*EXERCISE INSTRUCTIONS*
Using the entries below, copy out all lines where "root" is found.

*RECORDED DATA*
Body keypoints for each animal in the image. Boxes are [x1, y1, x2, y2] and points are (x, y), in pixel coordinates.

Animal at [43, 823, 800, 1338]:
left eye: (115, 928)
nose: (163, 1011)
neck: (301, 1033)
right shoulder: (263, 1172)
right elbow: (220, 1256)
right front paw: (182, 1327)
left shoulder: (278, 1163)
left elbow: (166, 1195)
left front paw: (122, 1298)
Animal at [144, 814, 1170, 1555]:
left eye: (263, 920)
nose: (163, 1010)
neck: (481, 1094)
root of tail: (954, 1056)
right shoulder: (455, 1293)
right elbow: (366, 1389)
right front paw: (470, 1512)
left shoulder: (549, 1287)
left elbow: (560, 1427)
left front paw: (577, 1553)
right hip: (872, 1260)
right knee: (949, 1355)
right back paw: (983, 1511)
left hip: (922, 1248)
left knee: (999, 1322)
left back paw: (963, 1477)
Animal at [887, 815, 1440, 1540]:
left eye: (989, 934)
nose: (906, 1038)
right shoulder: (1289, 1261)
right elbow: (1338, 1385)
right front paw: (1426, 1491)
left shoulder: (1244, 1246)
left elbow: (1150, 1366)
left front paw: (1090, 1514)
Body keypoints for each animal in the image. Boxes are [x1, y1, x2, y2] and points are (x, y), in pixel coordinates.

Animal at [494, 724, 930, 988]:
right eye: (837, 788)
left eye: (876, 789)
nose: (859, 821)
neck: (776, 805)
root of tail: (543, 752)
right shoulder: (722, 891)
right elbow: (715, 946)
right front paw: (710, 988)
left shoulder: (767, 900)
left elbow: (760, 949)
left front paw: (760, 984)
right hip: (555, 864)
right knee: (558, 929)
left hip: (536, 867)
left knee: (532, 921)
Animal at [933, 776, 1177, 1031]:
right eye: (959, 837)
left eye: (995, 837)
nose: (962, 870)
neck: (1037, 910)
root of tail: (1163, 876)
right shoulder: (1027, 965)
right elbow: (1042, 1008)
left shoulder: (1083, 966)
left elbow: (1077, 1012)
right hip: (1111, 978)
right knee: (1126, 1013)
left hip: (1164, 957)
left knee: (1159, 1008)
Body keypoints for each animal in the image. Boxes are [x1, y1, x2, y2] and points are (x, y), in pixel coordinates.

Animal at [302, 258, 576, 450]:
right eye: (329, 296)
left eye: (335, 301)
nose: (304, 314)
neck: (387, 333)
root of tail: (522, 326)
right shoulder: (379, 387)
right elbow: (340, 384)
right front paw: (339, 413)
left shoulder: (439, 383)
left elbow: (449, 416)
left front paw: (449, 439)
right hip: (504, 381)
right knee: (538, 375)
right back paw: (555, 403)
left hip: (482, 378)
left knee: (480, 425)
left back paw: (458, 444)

*SOLUTION BELOW*
root of tail: (954, 1056)
root of tail: (543, 752)
root of tail: (1163, 876)
root of tail: (522, 326)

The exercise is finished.